§ **Required work**: Each line below containing the word "Nastavení" needs to be shown.

§ **Source data**:
------------

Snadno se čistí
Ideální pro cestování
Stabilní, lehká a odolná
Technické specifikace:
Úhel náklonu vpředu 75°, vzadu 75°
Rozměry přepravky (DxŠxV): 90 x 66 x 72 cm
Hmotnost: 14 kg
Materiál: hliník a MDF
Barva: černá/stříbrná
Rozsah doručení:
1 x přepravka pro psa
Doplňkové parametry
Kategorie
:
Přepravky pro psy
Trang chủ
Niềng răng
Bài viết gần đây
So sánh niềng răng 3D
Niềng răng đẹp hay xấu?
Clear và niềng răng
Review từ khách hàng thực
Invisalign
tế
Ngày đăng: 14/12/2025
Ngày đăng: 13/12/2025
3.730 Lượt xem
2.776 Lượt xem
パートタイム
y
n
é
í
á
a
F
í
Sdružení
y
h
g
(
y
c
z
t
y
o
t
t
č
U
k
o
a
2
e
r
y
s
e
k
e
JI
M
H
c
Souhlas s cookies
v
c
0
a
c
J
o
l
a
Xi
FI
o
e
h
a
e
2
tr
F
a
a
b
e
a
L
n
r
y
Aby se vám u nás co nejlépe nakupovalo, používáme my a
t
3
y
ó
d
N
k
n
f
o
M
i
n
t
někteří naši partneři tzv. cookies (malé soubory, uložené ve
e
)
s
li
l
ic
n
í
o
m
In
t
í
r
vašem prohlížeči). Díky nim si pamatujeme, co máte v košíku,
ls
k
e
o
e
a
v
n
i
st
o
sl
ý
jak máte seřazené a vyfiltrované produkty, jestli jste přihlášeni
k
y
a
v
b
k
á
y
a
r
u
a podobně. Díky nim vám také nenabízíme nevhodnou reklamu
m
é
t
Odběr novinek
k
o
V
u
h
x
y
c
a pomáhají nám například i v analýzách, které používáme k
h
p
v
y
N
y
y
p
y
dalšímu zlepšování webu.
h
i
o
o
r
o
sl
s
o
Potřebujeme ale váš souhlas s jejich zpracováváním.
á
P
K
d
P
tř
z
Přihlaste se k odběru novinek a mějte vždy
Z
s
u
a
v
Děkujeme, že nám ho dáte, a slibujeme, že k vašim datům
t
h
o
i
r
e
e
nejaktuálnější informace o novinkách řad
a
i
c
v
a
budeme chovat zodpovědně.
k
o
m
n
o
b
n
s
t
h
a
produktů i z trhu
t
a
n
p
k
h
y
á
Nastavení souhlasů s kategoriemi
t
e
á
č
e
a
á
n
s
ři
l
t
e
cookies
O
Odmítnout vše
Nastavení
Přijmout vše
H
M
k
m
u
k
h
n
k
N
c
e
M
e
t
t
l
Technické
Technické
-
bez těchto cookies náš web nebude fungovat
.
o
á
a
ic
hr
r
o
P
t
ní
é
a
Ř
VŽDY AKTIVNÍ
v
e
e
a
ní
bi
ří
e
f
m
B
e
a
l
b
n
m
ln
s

------------

§ **Task solution**:
Nastavení souhlasů s kategoriemi
Nastavení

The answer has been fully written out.